Read the documentation at:
https://tradingbot.readthedocs.io
You can build it locally with:
pipenv run sphinx-build -nWT -b html doc doc/_build/html
The generated html files will be in doc/_build/html
.
Automate¶
NOTE: TradingBot monitors the market opening hours and suspend the trading when the market is closed. Generally you should NOT need a cron job!
You can set up the crontab job to run and kill TradinBot at specific times. The only configuration required is to edit the crontab file adding the preferred schedule:
crontab -e
As an example this will start TradingBot at 8:00 in the morning and will stop it at 16:35 in the afternoon, every week day (Mon to Fri):
00 08 * * 1-5 /opt/TradingBot/src/TradingBot.py
35 16 * * 1-5 kill -9 $(ps | grep "/opt/TradingBot/src/TradingBot.py" | grep -v grep | awk '{ print $1 }')
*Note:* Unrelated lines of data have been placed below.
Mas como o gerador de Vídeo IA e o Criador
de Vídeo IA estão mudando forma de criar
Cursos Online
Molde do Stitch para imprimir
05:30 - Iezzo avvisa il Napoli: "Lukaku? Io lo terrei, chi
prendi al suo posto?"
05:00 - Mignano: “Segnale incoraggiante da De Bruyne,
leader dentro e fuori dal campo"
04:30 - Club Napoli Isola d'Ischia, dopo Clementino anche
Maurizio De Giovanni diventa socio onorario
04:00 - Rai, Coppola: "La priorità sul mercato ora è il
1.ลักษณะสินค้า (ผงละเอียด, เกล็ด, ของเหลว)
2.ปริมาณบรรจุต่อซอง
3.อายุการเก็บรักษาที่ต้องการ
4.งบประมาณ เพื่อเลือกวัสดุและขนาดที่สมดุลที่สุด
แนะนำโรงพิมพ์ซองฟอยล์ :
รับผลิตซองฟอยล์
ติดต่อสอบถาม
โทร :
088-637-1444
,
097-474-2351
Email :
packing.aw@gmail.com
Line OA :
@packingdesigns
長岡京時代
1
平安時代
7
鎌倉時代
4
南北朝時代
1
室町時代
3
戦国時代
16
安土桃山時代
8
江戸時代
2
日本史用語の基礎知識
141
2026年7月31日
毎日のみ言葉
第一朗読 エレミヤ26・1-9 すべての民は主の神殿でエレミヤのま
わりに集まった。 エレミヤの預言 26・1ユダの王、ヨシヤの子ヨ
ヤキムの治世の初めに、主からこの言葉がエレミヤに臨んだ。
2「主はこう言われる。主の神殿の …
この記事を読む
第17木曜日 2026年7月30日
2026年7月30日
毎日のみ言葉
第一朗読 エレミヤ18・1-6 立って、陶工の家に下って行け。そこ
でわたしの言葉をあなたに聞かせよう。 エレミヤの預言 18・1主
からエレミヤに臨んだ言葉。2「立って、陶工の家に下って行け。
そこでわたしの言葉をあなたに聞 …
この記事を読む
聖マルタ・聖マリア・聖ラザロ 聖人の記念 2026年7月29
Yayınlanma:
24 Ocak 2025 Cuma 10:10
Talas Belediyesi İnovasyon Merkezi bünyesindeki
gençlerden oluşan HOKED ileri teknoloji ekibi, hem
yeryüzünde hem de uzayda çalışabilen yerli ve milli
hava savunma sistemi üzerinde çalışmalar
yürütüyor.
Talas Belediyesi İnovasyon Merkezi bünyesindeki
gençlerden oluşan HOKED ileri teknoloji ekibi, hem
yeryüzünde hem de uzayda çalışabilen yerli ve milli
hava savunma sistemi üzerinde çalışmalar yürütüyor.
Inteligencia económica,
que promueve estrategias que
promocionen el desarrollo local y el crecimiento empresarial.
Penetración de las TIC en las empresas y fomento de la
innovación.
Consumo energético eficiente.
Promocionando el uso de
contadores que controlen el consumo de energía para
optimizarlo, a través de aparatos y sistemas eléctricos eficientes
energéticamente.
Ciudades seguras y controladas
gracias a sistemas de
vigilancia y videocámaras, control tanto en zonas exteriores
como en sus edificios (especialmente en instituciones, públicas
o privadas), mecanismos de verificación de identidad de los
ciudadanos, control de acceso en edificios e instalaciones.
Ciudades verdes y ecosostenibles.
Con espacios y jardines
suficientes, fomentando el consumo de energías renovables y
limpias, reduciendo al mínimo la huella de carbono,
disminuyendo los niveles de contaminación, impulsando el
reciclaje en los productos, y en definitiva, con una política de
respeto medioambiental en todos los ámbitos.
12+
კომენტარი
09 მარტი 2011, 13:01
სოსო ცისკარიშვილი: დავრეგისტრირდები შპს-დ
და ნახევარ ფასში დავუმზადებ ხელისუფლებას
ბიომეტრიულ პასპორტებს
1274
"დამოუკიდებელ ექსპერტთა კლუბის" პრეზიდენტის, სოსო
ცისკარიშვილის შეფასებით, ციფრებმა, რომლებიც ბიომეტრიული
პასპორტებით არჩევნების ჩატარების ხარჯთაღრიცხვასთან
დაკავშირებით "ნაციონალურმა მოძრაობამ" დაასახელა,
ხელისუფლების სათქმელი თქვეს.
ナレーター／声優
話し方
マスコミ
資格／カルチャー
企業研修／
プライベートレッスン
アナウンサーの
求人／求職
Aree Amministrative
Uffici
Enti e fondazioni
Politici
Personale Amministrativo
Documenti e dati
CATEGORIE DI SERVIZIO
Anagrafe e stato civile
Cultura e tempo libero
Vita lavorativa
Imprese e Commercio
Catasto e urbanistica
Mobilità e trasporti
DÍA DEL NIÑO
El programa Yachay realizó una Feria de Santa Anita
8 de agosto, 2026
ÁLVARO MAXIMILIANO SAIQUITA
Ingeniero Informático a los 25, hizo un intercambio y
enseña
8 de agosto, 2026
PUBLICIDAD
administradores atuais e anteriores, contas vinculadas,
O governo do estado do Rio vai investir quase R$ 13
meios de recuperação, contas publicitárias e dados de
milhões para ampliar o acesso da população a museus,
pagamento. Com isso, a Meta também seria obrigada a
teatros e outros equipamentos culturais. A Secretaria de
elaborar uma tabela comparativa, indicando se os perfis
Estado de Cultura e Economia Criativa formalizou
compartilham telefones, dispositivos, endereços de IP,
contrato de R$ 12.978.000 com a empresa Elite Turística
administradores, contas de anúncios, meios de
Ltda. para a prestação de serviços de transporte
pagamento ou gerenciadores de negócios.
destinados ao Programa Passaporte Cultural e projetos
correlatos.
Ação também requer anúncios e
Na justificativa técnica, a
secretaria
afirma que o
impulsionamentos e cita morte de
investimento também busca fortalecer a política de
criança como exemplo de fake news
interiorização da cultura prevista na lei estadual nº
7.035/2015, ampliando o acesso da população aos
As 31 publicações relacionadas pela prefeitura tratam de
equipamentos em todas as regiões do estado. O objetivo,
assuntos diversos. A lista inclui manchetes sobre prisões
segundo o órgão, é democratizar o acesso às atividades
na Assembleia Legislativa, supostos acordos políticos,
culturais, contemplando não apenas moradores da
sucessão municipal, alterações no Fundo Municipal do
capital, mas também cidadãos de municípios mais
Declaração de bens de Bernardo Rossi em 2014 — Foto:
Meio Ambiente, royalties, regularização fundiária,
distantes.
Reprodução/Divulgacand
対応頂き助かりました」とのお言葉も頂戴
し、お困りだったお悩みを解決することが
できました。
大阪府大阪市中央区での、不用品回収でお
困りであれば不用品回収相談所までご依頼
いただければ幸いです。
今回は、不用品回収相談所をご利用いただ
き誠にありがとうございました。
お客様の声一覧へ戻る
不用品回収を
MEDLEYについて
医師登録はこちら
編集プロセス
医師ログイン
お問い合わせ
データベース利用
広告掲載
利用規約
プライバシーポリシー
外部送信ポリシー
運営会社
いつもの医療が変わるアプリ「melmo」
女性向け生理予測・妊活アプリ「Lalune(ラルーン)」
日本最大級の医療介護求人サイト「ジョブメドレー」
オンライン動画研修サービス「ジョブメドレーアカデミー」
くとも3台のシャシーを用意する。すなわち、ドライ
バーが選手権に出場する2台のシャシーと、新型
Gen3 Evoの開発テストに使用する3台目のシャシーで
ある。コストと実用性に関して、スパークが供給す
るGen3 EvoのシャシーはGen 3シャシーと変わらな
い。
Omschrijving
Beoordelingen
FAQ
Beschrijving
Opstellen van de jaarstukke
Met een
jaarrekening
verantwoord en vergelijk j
NOTE: Remember to set the correct timezone in your machine!
Docker¶
You can run TradingBot in a Docker container (https://docs.docker.com/). First you need to build the Docker image used by TradingBot:
./docker_run.sh build
Once the image is built you can install TradingBot and then run it in a Docker container:
./docker_run.sh start
The container will be called dkr_trading_bot
and the logs will still be stored in the configured folder in the host machine. By default $HOME/.TradingBot/log
.
Check the Dockerfile
and the docker_run.sh
for more details
To stop the TradingBot container:
docker kill dkr_trading_bot
If you need to start a bash shell into a running container
docker exec -it dkr_trading_bot bash
Contributing¶
Any contribution or suggestion is welcome, please follow the suggested workflow.
Pull Requests¶
To add a new feature or to resolve a bug, create a feature branch from the
develop
branch.
Commit your changes and if possible add unit/integration test cases.
Eventually push your branch and create a Pull Request against develop
.
If you instead find problems or you have ideas and suggestions for future improvements, please open an Issue. Thanks for the support!